■ Element boundary records ■
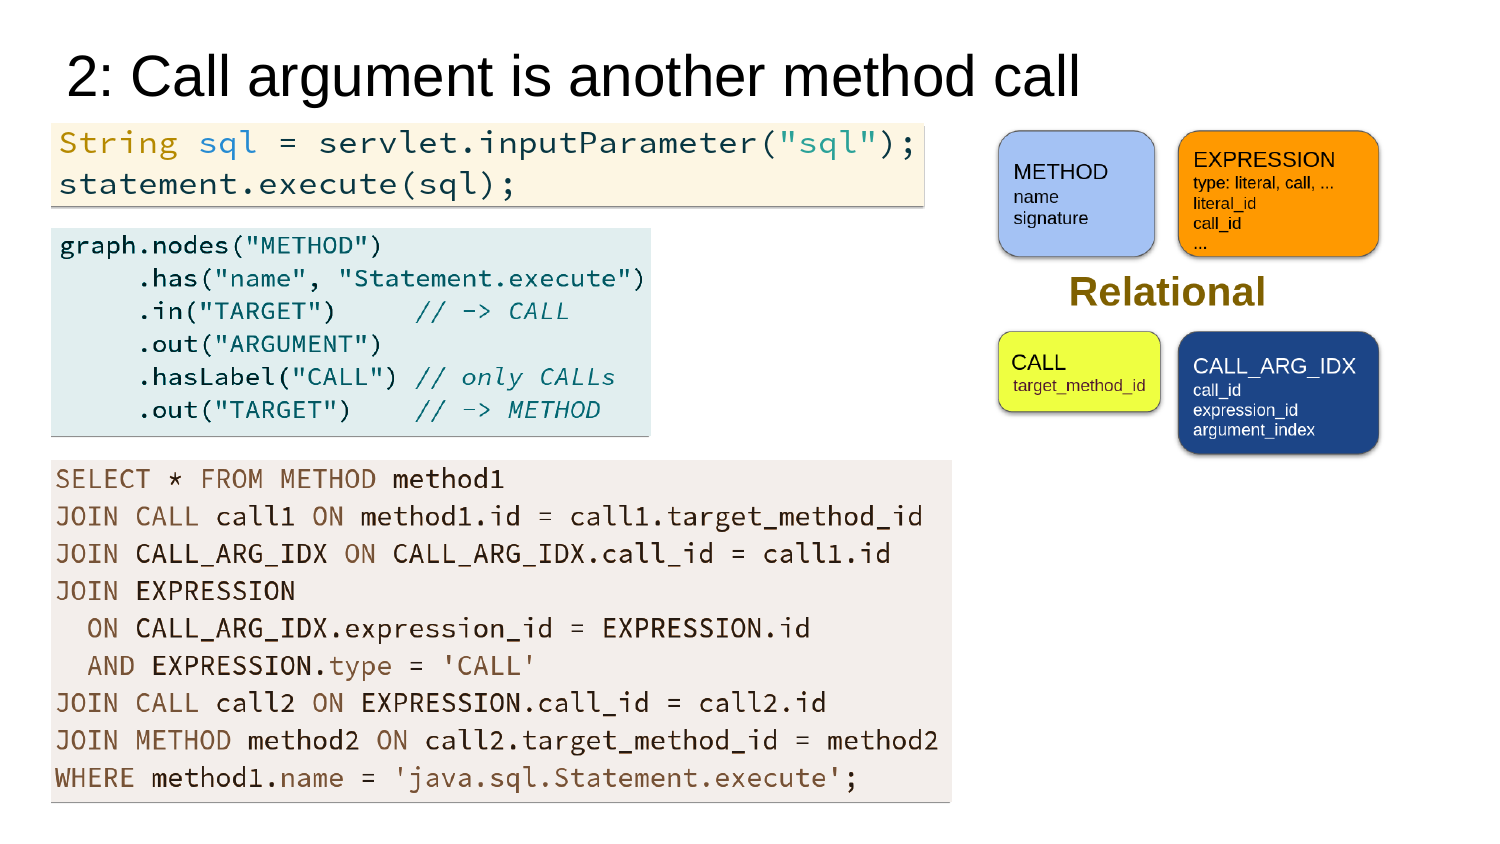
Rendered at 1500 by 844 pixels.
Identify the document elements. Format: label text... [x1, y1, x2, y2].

title 2: Call argument is another method call [51, 23, 1449, 117]
picture [51, 460, 952, 802]
picture [992, 123, 1388, 465]
picture [51, 123, 924, 206]
picture [51, 228, 651, 436]
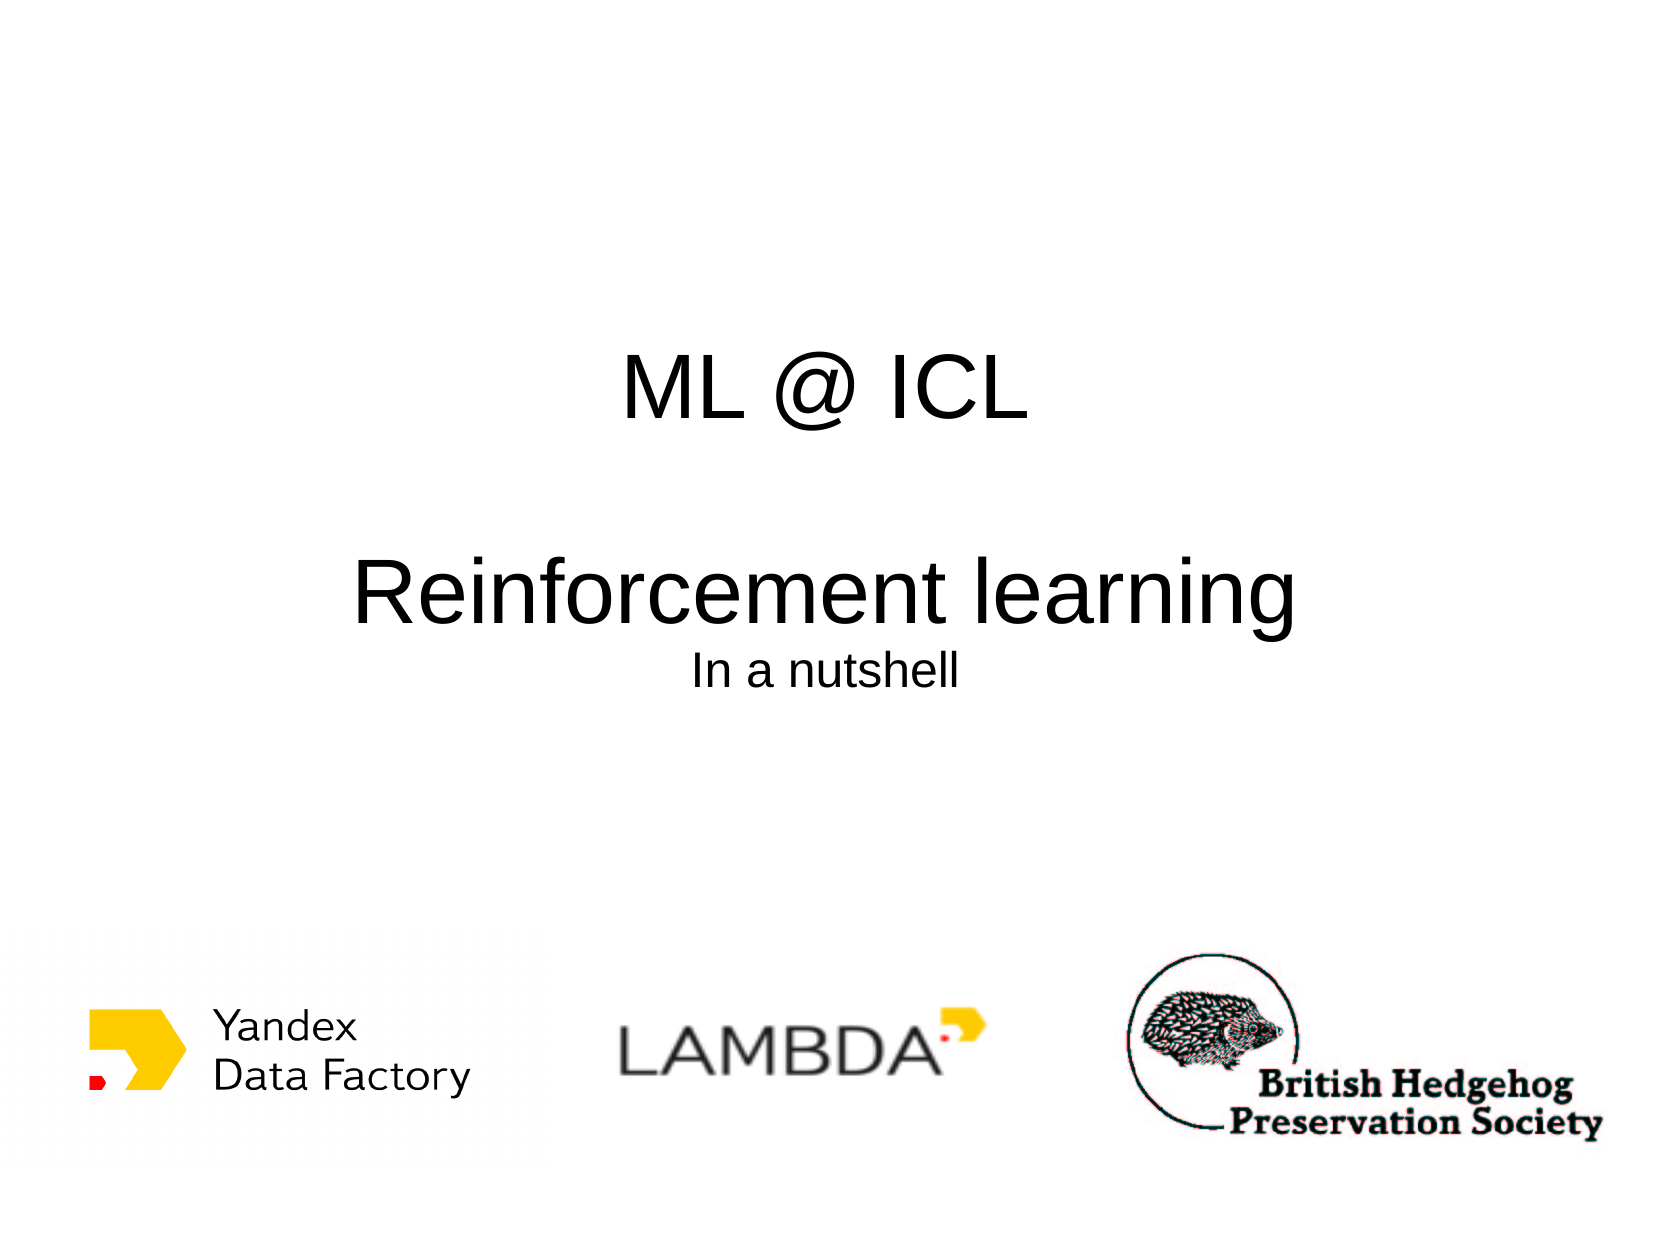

■ YOUR INSTRUCTIONS ■
Can you give the lines above again with "document elements" replaced by "layout elements", everything else unchanged and the pictures left out?

■ WORKED ANSWER ■
Rendered at 1500 by 844 pixels.
Identify the layout elements. Format: label text... [x1, y1, x2, y2].

title 2: Call argument is another method call [51, 23, 1449, 117]
picture [51, 460, 952, 802]
picture [992, 123, 1388, 465]
picture [51, 123, 924, 206]
picture [51, 228, 651, 436]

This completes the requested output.